Énoncé: Réécrivez, s'il vous plaît, le passage de l'article sur le paludisme qui commence par les mots « La première pierre » et se termine par « et en Floride. », en y remplaçant « chercheurs » par « scientifiques ».

Texte fourni:
La première pierre vers l’éradication définitive du paludisme a peut-être été posée cette semaine

Le Burkina Faso sera très prochainement le théâtre d’une grande première en Afrique. Mercredi, des chercheurs ont annoncé qu’ils avaient obtenu le feu vert de l’Agence nationale de biosécurité (ANB) burkinabée pour organiser un lâcher de moustiques génétiquement modifiés dans la nature. Cette initiative fait partie d’un plan à long terme visant à éradiquer une espèce transmettant le paludisme.

Ce sera la première libération d’un animal génétiquement modifié dans la nature en Afrique. Sur les 9 dernières années, des moustiques génétiquement modifiés ont déjà été libérés dans la nature aux Îles CaÏman, en Malaisie, au Brésil, au Panama et en Floride.

Target Malaria

Le paludisme (aussi appelé malaria) se propage lorsque les parasites infectent les anophèles, une variété de moustiques, et que ces insectes le transmettent ensuite aux humains. En 2016, 445 000 personnes sont mortes du paludisme, dont 90 % vivaient en Afrique. La plupart d’entre elles étaient des enfants. A ce jour, il n’existe aucun vaccin totalement efficace, et les moyens de lutte conventionnels, les moustiquaires imprégnées, les antipaludiques et les insecticides, montrent aujourd’hui leurs limites.

Entrées du jeu de données:
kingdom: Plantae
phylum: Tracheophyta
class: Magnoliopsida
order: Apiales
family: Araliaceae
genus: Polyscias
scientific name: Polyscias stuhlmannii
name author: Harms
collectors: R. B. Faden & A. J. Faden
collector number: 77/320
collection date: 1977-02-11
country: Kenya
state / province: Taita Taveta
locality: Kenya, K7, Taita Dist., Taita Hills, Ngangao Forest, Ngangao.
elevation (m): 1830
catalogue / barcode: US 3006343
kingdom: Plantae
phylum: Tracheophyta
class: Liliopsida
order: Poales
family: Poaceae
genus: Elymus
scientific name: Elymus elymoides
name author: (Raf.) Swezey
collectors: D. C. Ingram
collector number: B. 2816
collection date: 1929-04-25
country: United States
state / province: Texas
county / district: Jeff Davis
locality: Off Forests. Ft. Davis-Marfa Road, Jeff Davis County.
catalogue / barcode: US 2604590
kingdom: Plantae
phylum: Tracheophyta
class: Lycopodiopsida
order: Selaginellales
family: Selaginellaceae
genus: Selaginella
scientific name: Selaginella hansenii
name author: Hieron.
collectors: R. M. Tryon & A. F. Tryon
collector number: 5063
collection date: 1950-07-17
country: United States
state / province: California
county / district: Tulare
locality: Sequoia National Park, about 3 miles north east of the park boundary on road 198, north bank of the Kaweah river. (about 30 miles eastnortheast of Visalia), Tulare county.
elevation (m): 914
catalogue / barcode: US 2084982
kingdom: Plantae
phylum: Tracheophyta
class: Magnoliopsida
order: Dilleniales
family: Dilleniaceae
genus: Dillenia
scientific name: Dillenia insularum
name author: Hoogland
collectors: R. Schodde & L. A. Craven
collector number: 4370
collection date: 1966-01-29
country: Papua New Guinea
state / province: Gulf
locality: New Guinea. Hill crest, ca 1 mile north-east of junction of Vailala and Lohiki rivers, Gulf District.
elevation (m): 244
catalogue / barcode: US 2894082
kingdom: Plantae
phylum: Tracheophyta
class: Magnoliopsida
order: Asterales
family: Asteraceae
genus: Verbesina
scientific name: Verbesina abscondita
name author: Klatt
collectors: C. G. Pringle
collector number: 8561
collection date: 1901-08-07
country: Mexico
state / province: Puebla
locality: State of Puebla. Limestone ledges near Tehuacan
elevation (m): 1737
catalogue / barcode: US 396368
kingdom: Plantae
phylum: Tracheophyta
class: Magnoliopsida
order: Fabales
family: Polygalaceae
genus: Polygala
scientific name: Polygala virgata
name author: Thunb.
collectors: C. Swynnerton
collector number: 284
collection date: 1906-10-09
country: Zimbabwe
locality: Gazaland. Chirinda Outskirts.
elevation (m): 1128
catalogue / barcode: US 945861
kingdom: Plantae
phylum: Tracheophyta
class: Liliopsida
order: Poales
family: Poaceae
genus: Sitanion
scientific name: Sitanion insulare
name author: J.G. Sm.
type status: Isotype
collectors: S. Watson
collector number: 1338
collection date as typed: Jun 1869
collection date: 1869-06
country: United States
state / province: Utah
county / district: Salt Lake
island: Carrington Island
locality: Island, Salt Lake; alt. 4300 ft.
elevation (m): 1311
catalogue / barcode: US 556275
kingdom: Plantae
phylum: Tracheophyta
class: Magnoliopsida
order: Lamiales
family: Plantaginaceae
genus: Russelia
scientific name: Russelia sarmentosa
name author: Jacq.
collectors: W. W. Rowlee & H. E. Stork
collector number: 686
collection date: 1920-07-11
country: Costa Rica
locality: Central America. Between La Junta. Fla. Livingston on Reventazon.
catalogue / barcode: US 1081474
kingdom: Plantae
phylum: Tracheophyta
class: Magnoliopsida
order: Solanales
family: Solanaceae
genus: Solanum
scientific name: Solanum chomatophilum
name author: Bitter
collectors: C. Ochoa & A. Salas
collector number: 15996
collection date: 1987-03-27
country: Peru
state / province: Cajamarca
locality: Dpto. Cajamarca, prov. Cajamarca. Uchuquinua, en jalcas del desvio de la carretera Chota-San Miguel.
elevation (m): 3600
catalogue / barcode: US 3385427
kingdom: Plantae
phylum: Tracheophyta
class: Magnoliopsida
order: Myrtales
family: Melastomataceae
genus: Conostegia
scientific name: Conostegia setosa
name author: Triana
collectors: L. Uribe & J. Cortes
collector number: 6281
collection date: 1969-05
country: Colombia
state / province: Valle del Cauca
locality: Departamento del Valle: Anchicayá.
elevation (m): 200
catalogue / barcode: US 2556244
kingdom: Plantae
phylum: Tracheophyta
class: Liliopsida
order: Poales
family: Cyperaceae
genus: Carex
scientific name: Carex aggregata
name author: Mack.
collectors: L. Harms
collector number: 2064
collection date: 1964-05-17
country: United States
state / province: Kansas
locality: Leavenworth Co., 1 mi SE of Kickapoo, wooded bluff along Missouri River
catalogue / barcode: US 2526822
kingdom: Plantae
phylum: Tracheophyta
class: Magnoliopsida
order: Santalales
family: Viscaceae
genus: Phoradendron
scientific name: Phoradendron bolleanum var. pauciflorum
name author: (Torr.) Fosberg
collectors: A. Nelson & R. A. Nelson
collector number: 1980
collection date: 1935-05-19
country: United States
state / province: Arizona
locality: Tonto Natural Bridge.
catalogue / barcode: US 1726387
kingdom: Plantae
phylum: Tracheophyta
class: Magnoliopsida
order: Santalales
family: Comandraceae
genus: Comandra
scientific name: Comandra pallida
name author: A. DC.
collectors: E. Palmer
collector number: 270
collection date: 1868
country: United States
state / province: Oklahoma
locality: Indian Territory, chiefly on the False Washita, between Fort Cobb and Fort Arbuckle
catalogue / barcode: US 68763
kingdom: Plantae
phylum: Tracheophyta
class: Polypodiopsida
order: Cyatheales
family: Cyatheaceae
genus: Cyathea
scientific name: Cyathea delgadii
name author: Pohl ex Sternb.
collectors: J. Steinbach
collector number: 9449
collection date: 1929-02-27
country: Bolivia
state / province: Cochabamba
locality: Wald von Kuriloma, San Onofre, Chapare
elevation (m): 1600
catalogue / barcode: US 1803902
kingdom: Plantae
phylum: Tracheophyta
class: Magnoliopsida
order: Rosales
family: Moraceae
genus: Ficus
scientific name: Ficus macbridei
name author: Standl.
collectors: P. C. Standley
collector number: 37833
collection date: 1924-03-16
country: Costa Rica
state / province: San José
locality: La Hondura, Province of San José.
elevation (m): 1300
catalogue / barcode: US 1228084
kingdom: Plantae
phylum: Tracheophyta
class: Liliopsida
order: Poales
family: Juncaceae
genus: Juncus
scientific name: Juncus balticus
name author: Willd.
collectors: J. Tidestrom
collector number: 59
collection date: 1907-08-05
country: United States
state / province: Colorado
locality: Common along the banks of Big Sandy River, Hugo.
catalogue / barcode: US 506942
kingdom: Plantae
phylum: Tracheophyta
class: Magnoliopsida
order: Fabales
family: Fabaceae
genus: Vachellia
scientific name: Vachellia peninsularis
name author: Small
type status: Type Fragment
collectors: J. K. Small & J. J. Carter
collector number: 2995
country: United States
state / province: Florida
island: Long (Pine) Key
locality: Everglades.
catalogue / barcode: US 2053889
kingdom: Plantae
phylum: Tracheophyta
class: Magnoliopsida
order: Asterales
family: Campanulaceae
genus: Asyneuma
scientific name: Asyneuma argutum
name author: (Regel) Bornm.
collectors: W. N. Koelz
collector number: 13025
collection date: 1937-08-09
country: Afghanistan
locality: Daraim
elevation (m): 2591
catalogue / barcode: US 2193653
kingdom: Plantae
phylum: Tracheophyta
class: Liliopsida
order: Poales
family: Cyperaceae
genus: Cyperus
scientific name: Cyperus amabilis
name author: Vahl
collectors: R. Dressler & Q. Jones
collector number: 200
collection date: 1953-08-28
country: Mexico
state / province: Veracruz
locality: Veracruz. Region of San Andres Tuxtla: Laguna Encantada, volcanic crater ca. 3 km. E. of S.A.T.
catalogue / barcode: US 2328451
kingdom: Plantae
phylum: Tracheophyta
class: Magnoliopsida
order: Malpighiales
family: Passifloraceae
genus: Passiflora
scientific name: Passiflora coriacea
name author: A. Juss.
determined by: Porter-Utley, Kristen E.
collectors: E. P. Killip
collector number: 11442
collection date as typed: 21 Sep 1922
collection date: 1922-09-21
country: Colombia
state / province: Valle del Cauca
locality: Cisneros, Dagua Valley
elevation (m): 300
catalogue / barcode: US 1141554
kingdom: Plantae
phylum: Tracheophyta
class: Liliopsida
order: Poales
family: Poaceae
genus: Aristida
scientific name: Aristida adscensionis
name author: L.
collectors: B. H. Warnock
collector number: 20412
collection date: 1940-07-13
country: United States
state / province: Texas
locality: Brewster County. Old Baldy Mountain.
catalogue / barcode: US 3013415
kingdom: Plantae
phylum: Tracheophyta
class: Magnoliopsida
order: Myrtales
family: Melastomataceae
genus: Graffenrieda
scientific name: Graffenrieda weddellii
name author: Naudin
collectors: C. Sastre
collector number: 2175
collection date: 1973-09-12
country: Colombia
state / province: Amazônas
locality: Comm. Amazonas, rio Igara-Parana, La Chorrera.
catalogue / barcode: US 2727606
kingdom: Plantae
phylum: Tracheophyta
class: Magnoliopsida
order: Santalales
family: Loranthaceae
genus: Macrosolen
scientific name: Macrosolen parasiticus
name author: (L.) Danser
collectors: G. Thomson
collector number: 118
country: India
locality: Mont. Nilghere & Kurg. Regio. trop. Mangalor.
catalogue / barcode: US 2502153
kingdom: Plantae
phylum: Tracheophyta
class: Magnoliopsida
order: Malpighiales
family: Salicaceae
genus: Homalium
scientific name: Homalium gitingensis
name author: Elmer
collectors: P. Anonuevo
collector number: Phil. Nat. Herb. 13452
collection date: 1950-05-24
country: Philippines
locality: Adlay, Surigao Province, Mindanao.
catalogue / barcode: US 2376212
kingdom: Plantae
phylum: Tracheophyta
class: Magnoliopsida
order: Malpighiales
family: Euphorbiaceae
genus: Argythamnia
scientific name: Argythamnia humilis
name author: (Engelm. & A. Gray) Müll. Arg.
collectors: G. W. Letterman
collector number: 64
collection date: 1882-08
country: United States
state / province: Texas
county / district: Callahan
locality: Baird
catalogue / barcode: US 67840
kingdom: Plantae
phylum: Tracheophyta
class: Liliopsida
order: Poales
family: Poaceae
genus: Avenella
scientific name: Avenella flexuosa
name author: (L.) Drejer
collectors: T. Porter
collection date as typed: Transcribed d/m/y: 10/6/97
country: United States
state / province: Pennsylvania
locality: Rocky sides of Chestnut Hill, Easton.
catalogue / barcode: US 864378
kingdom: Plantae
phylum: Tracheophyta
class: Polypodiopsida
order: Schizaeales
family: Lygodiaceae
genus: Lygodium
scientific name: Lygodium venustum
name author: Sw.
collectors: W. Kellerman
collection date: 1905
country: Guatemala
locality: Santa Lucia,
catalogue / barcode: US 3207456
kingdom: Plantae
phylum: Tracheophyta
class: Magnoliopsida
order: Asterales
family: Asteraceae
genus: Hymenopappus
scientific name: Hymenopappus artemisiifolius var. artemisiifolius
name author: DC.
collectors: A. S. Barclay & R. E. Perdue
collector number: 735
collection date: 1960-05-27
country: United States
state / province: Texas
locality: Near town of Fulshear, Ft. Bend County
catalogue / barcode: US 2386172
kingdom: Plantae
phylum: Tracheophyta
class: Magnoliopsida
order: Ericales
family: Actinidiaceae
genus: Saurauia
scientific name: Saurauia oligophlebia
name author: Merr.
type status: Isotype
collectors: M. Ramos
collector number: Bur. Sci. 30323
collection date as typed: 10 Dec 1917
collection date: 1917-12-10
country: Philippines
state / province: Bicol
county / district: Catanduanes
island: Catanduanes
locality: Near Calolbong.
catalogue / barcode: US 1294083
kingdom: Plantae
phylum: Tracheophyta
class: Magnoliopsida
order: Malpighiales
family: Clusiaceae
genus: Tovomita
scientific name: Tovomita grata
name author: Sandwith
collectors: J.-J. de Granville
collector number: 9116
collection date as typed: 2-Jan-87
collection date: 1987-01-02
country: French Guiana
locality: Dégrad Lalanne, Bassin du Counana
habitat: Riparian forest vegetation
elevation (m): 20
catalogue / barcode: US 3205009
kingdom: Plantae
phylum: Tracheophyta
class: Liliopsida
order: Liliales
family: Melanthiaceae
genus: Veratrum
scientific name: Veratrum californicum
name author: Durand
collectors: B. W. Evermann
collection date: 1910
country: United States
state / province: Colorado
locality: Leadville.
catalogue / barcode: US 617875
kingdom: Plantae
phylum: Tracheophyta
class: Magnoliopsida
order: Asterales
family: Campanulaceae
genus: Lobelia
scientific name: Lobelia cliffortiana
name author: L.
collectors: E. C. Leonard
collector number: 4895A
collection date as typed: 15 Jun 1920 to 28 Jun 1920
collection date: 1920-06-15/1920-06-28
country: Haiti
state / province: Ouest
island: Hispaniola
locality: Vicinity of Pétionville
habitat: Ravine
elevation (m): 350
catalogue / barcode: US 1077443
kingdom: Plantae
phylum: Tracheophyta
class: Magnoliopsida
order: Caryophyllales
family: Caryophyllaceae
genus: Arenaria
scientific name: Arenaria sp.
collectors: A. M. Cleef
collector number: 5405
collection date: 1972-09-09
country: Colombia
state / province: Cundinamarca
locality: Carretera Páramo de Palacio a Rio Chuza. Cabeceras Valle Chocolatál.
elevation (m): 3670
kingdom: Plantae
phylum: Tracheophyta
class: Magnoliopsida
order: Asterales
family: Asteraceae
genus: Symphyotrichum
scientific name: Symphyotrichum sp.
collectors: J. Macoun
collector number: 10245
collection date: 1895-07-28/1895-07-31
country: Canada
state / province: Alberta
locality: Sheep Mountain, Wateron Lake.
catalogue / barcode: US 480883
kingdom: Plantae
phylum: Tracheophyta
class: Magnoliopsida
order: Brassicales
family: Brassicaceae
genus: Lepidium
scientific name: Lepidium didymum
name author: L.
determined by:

Réponse:
La première pierre vers l’éradication définitive du paludisme a peut-être été posée cette semaine

Le Burkina Faso sera très prochainement le théâtre d’une grande première en Afrique. Mercredi, des scientifiques ont annoncé qu’ils avaient obtenu le feu vert de l’Agence nationale de biosécurité (ANB) burkinabée pour organiser un lâcher de moustiques génétiquement modifiés dans la nature. Cette initiative fait partie d’un plan à long terme visant à éradiquer une espèce transmettant le paludisme.

Ce sera la première libération d’un animal génétiquement modifié dans la nature en Afrique. Sur les 9 dernières années, des moustiques génétiquement modifiés ont déjà été libérés dans la nature aux Îles CaÏman, en Malaisie, au Brésil, au Panama et en Floride.